I want to run t-tests by gender within groups. I have two group variables (group_1 and group_2) and multiple outcome variables (var1 and var2 - though in my dataset I have many variables).
#Packages
library(dplyr)
library(reshape2)
library(rstatix)
##Dataset
group_1 <-c(rep("Group X", 40), rep("Group Y", 40),
rep("Group Z", 60), rep("Group Y", 20),
rep("Group Z", 50), rep("Group Y", 10))
group_2 <- c(rep("A", 100), rep("B", 20), rep("C", 50), rep("A", 20), rep("B", 30))
var1 <- rnorm(n=220, mean=0, sd=1)
var2 <- rnorm(n = 220, mean = 1, sd=1.3)
gender <- c(rep("M", 30), rep("F", 30), rep("M", 40) , rep("F", 50), rep("M", 20),
rep("F", 20), rep("M", 30))
data <- as.data.frame(cbind(group_1, group_2, var1, var2, gender))
##Groupings
table(data$group_1, data$group_2, data$gender)
#Long format
g_long <- gather(data, variable, value, var1:var2)
g_long$value <- as.numeric(g_long$value)
#T-tests for each variable within groups
g_test <- g_long %>%
group_by(variable, group_1, group_2) %>%
t_test(value ~ gender, p.adjust.method = "holm", paired=FALSE)
The above code gives me the error below:
Error: Problem with `mutate()` input `data`.
x not enough 'y' observations
i Input `data` is `map(.data$data, .f, ...)`.
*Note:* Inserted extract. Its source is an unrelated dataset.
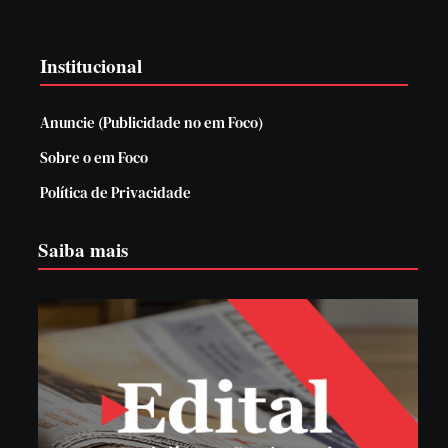
Institucional
Anuncie (Publicidade no em Foco)
Sobre o em Foco
Política de Privacidade
Saiba mais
This code does work with only one group, or if I remove the right data:
#this works
g_test <- g_long %>%
group_by(variable, group_1) %>%
t_test(value ~ gender, p.adjust.method = "holm", paired=FALSE)
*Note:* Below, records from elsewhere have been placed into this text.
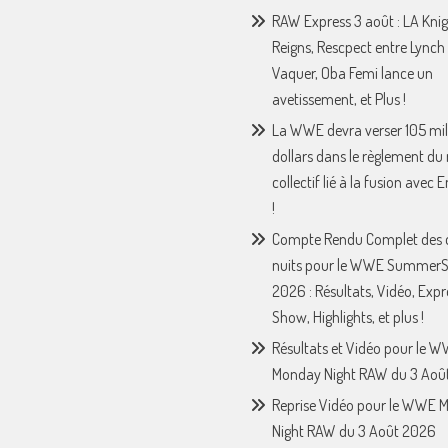
RAW Express 3 août : LA Knig
Reigns, Rescpect entre Lynch 
Vaquer, Oba Femi lance un
avetissement, et Plus !
La WWE devra verser 105 mil
dollars dans le règlement du
collectif lié à la fusion avec
!
Compte Rendu Complet des 
nuits pour le WWE Summer
2026 : Résultats, Vidéo, Expr
Show, Highlights, et plus !
Résultats et Vidéo pour le 
Monday Night RAW du 3 Août
Reprise Vidéo pour le WWE 
Night RAW du 3 Août 2026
#Manually remove category where I cannot calculate gender diff - this works
g_long1 <- g_long[!(g_long$group_1 == "Group Y" & g_long$group_2 == "B"),]
g_test <- g_long1 %>%
group_by(variable, group_1, group_2) %>%
t_test(value ~ gender, p.adjust.method = "holm", paired=FALSE)
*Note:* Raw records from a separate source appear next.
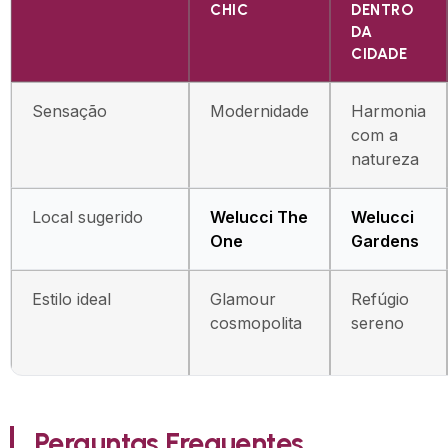
CHIC
DENTRO
DA
CIDADE
Sensação
Modernidade
Harmonia
com a
natureza
Local sugerido
Welucci The
Welucci
One
Gardens
Estilo ideal
Glamour
Refúgio
cosmopolita
sereno
Perguntas Frequentes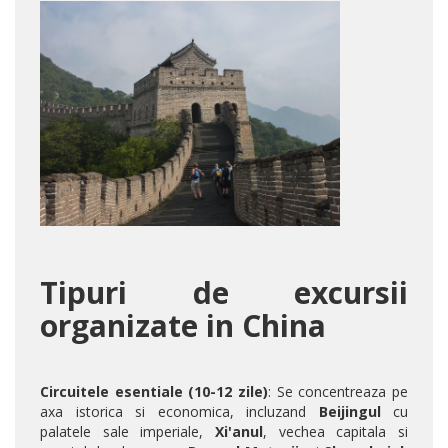
Tipuri de excursii
organizate in China
Circuitele esentiale (10-12 zile)
: Se concentreaza pe
axa istorica si economica, incluzand
Beijingul
cu
palatele sale imperiale,
Xi'anul
, vechea capitala si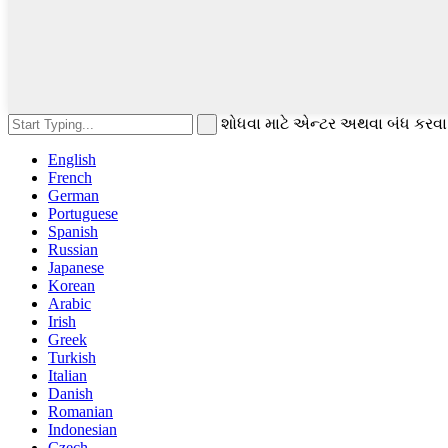
શોધવા માટે એન્ટર અથવા બંધ કરવા
English
French
German
Portuguese
Spanish
Russian
Japanese
Korean
Arabic
Irish
Greek
Turkish
Italian
Danish
Romanian
Indonesian
Czech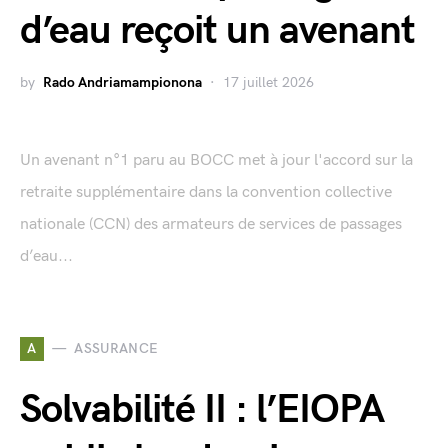
d’eau reçoit un avenant
by
Rado Andriamampionona
17 juillet 2026
Un avenant n°1 paru au BOCC met à jour l'accord sur la
retraite supplémentaire dans la convention collective
nationale (CCN) des armateurs de services de passages
d’eau...
A
ASSURANCE
Solvabilité II : l’EIOPA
There are no women in the group Y & group B category, so the code works if I manually remove them. I tried something like the below to automatically detect and remove these categories, but it doesn't help because it can't delete the data if there are either no men, or no women per category.
g_long<- g_long %>%
group_by(group_1, group_2, variable, gender) %>%
filter(n() >= 5)
How can I automatically remove categories for which I cannot run t-tests? I have more than 3 categories for each group in my dataset, so manually selecting each group would be difficult.